**Instructions for the task**:
Only certain lines below are wanted: those starting at the line containing "Die Frage nach dem spannendsten Erlebnis" and ending at the line containing "catálogos populares", both included, each retyped exactly.

***** Listed entries *****

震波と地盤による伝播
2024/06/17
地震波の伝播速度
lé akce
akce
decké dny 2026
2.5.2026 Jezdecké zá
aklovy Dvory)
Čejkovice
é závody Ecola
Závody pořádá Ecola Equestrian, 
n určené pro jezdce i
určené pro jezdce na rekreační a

*****
***** Listed entries *****

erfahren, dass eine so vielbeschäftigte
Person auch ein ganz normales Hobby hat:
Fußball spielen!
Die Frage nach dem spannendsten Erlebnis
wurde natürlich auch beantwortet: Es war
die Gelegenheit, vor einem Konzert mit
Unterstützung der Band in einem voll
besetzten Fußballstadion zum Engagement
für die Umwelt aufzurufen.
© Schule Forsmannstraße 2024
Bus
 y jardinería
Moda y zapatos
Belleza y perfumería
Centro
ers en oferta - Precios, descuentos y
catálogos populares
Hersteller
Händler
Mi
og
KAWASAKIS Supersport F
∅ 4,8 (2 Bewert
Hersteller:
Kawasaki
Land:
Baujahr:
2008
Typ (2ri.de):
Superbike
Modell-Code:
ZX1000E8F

*****

**Answer space**:
Die Frage nach dem spannendsten Erlebnis
wurde natürlich auch beantwortet: Es war
die Gelegenheit, vor einem Konzert mit
Unterstützung der Band in einem voll
besetzten Fußballstadion zum Engagement
für die Umwelt aufzurufen.
© Schule Forsmannstraße 2024
Bus
 y jardinería
Moda y zapatos
Belleza y perfumería
Centro
ers en oferta - Precios, descuentos y
catálogos populares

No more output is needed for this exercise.